Dataset entries:
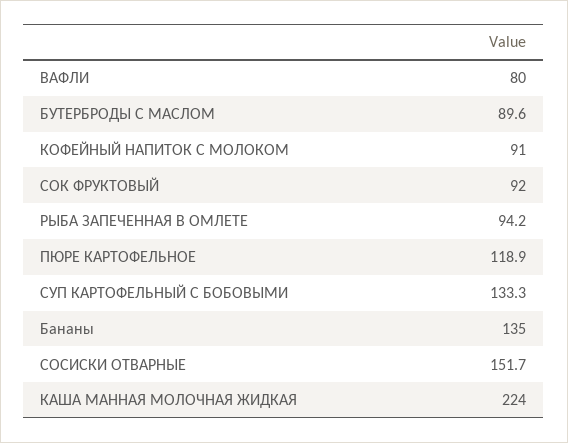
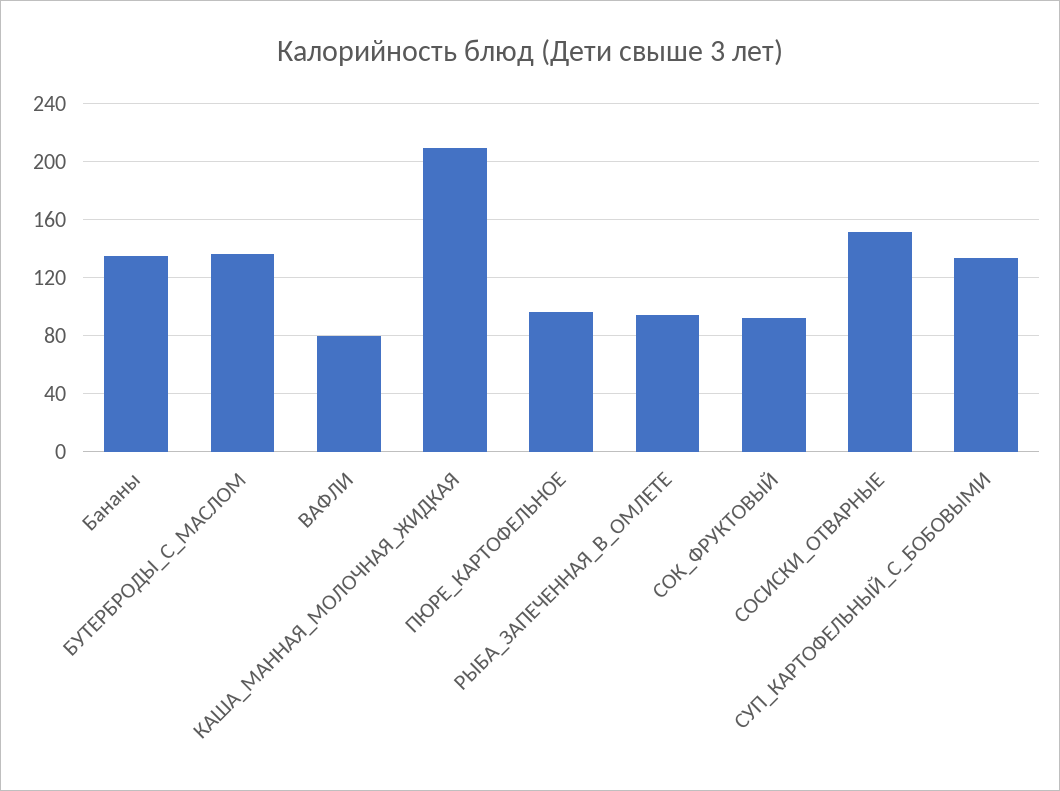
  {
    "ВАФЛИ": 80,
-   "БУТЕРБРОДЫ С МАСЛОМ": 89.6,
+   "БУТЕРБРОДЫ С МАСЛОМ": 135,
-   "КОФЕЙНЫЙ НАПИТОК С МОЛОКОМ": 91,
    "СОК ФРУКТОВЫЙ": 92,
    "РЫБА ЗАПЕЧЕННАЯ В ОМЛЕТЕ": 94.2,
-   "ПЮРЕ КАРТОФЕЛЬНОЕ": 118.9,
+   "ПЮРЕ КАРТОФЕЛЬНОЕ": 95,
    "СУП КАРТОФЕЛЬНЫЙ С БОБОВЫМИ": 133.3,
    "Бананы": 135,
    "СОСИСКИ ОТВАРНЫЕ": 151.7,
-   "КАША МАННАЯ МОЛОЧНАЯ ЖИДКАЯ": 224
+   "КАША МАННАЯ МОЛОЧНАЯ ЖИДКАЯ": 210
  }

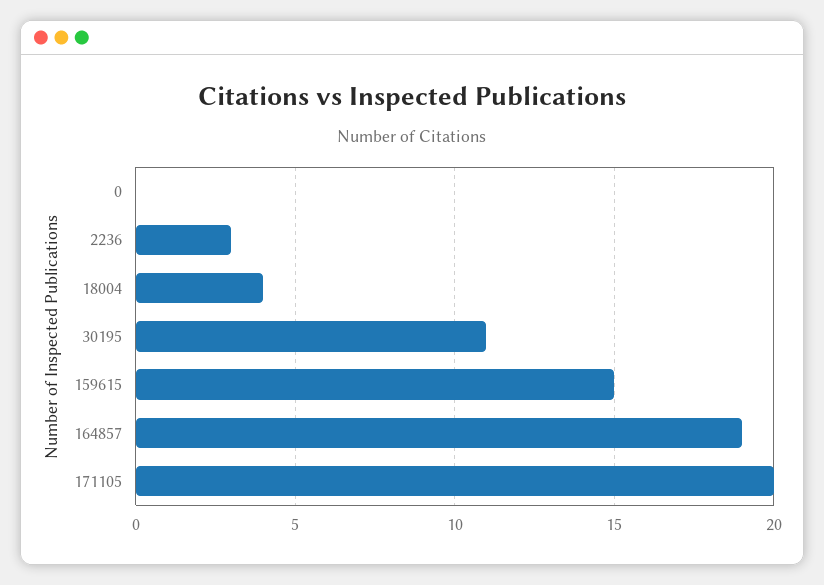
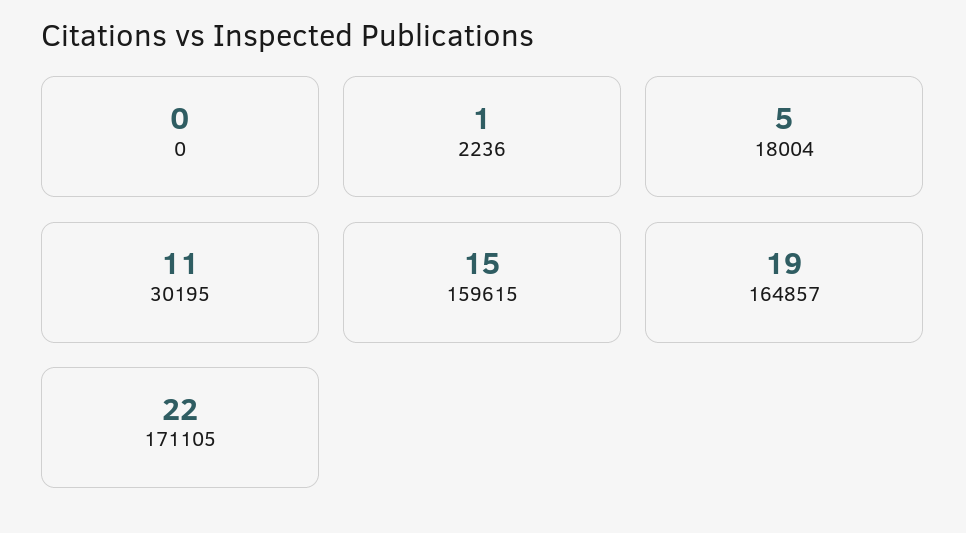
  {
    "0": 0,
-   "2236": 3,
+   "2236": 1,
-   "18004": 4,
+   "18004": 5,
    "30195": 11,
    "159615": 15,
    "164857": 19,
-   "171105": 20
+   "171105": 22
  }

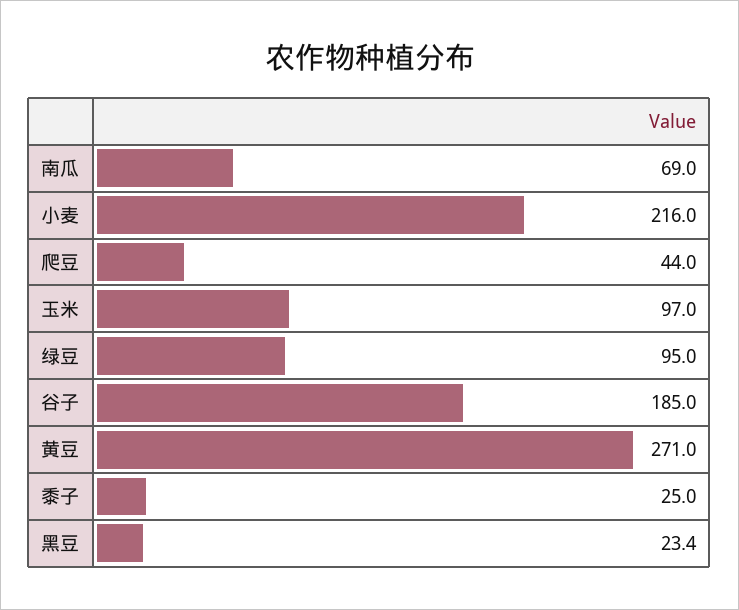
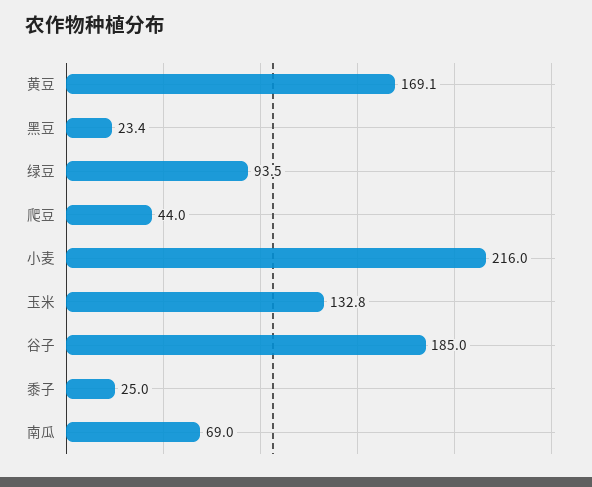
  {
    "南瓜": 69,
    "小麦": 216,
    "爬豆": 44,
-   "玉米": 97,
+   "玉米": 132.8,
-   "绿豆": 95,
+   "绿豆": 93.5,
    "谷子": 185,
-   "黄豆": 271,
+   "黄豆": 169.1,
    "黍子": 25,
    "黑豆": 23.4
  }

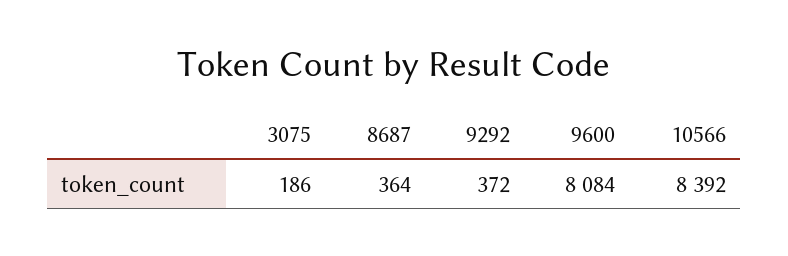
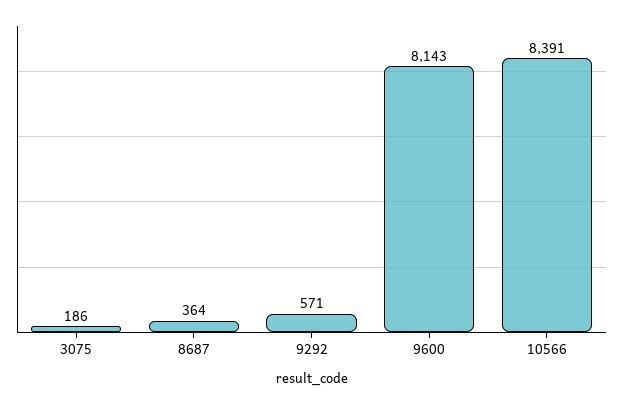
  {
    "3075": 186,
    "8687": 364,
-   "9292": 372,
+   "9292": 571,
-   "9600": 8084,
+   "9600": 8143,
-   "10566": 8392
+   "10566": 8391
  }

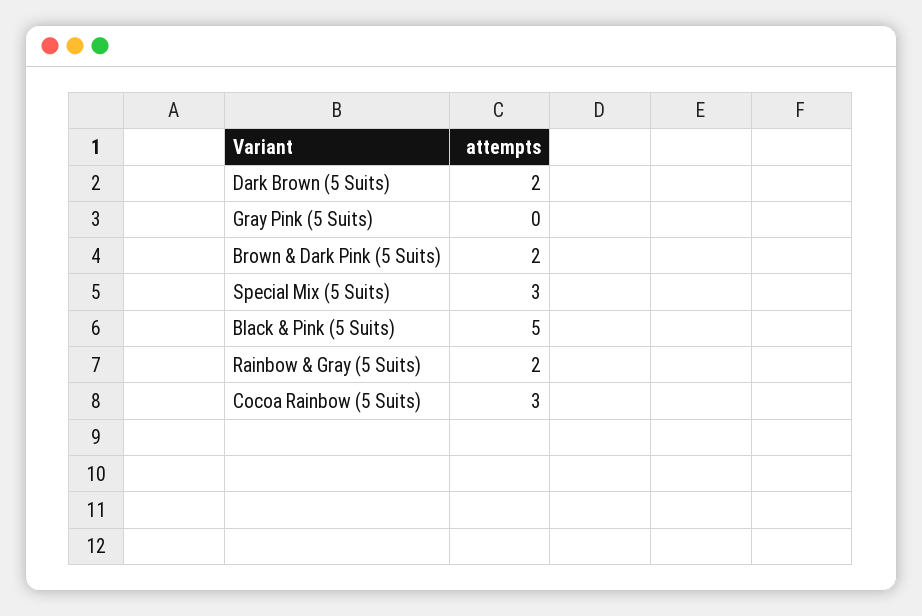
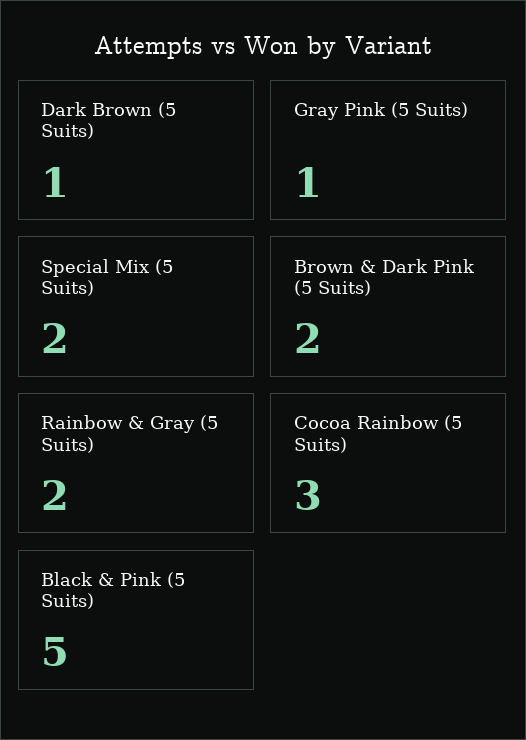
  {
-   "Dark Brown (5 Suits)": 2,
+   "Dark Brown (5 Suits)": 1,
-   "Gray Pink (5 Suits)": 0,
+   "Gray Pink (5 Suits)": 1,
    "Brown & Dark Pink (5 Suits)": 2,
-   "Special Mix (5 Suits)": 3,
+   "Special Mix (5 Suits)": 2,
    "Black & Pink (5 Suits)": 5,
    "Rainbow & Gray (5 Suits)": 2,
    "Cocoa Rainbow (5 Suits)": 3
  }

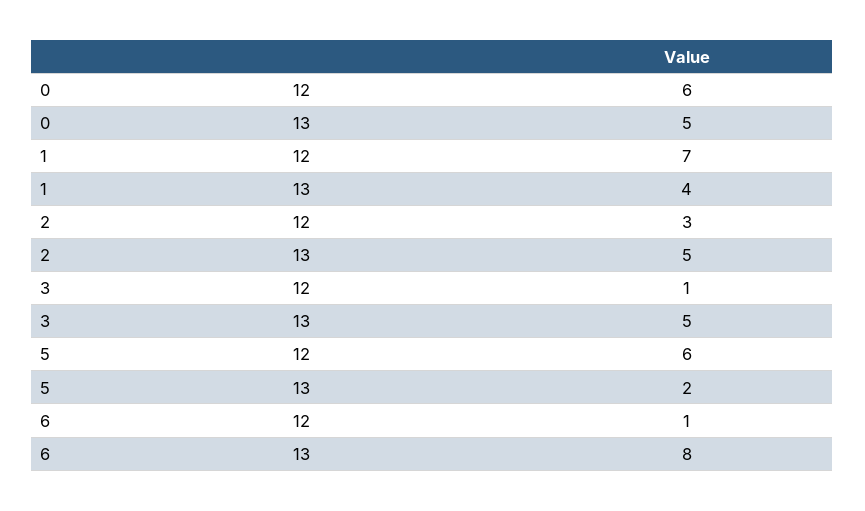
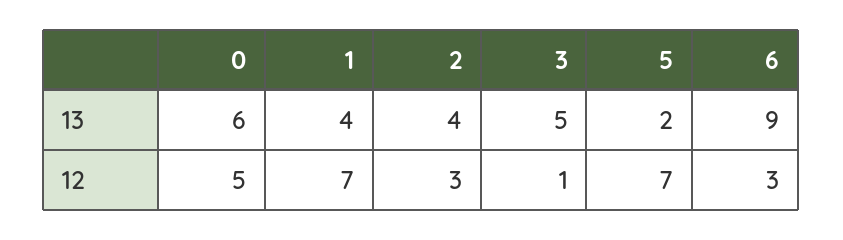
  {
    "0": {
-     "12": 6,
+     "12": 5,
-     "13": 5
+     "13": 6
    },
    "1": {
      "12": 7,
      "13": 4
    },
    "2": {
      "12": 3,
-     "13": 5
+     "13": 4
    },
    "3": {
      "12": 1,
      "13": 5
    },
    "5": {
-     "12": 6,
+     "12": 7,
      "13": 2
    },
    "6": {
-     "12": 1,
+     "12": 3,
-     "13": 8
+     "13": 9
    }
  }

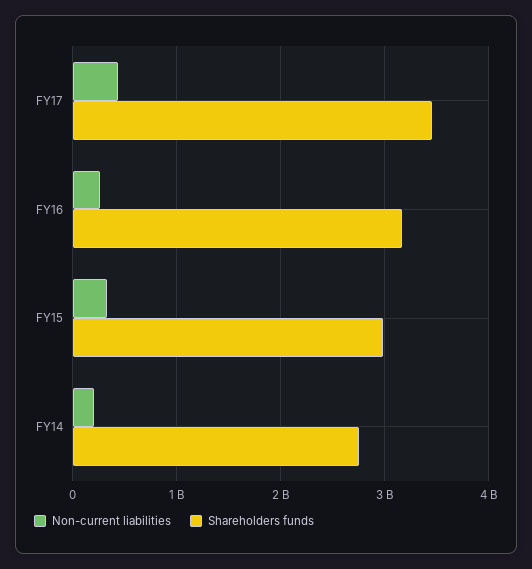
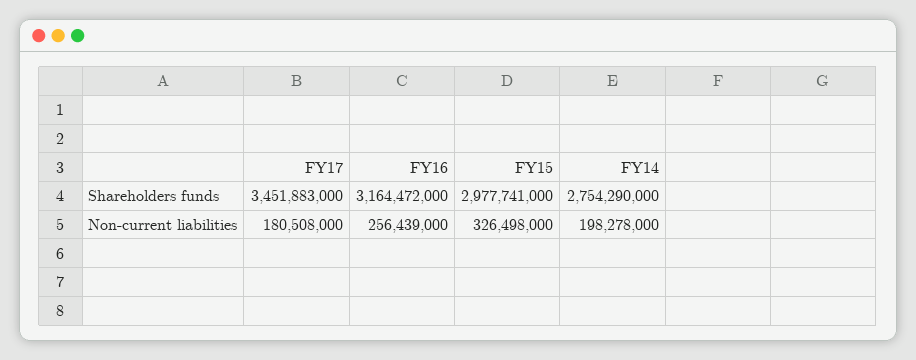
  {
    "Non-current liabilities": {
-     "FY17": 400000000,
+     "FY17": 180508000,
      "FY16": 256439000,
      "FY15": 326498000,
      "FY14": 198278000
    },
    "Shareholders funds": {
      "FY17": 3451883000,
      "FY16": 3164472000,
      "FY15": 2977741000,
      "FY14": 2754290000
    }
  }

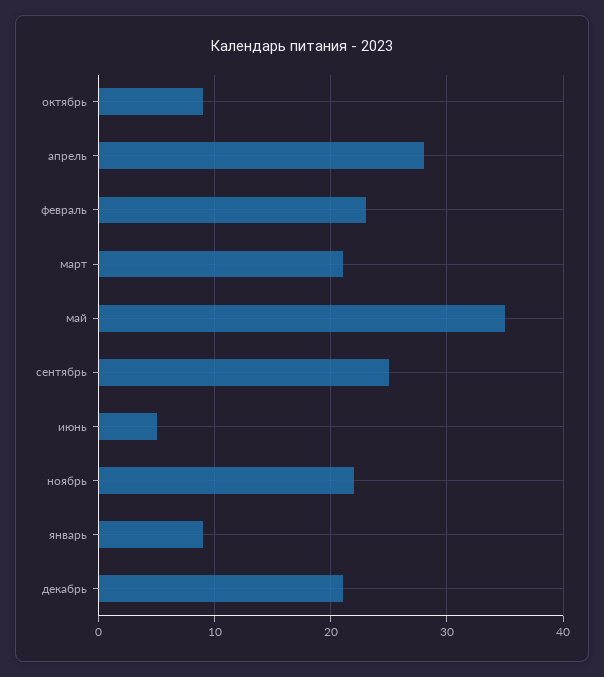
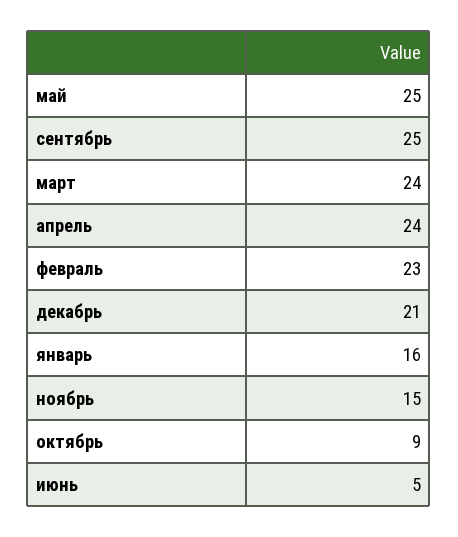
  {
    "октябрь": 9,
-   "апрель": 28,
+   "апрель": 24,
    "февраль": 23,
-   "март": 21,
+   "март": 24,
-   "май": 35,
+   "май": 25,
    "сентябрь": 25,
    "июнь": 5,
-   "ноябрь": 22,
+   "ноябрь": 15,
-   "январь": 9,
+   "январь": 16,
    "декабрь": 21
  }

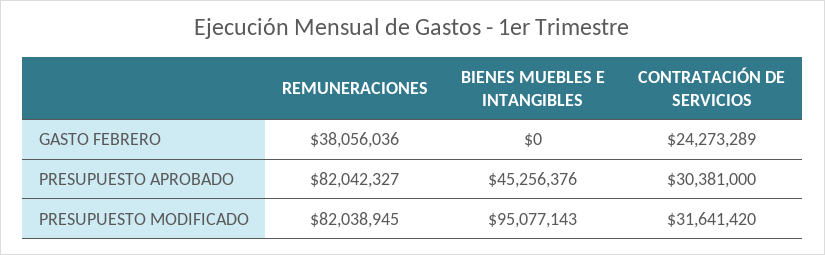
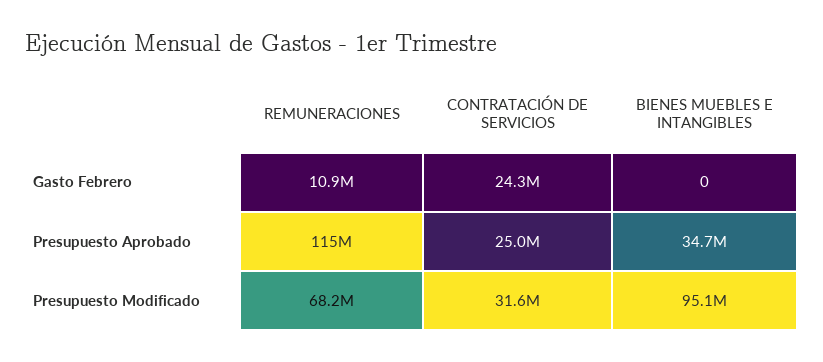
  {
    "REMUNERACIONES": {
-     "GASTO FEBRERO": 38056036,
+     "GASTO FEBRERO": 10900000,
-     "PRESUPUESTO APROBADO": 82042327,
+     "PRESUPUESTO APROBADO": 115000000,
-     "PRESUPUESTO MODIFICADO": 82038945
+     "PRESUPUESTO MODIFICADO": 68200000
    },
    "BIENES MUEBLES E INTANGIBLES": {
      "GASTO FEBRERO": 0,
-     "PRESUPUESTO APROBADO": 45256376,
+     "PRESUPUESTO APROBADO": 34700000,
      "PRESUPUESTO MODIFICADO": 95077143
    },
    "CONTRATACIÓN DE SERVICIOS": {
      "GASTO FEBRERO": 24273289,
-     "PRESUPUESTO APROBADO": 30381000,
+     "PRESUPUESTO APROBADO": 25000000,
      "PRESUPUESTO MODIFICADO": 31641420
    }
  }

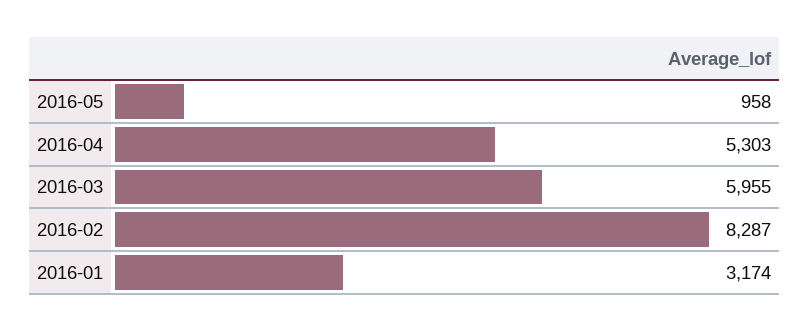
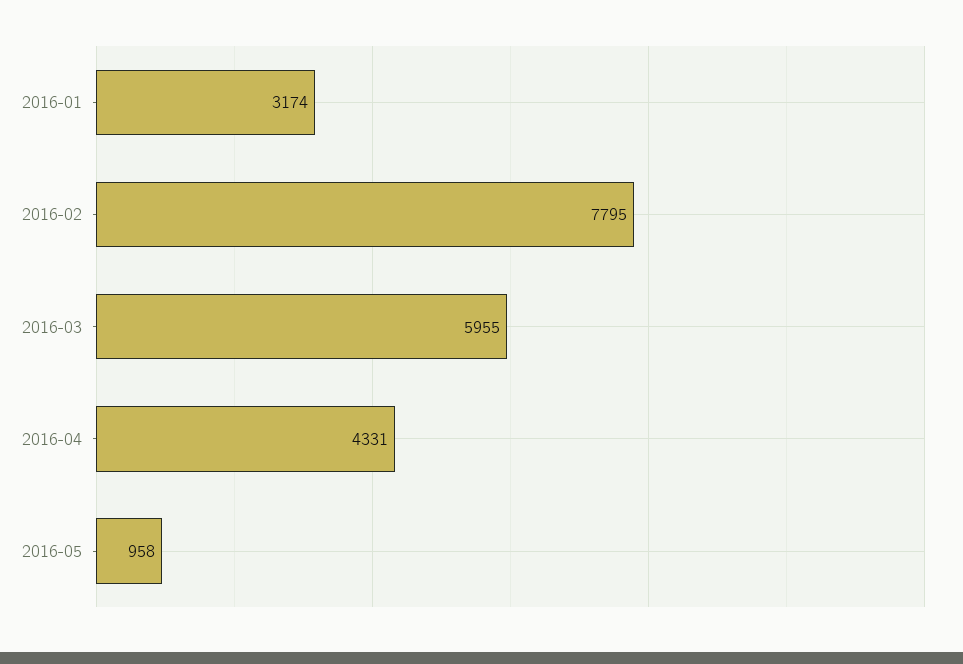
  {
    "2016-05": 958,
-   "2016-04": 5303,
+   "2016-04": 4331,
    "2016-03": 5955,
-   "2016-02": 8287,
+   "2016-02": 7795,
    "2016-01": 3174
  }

Exercise aim. Where the word "МАСЛОМ" occurs in a line of the records, copy that line.

Response.
-   "БУТЕРБРОДЫ С МАСЛОМ": 89.6,
+   "БУТЕРБРОДЫ С МАСЛОМ": 135,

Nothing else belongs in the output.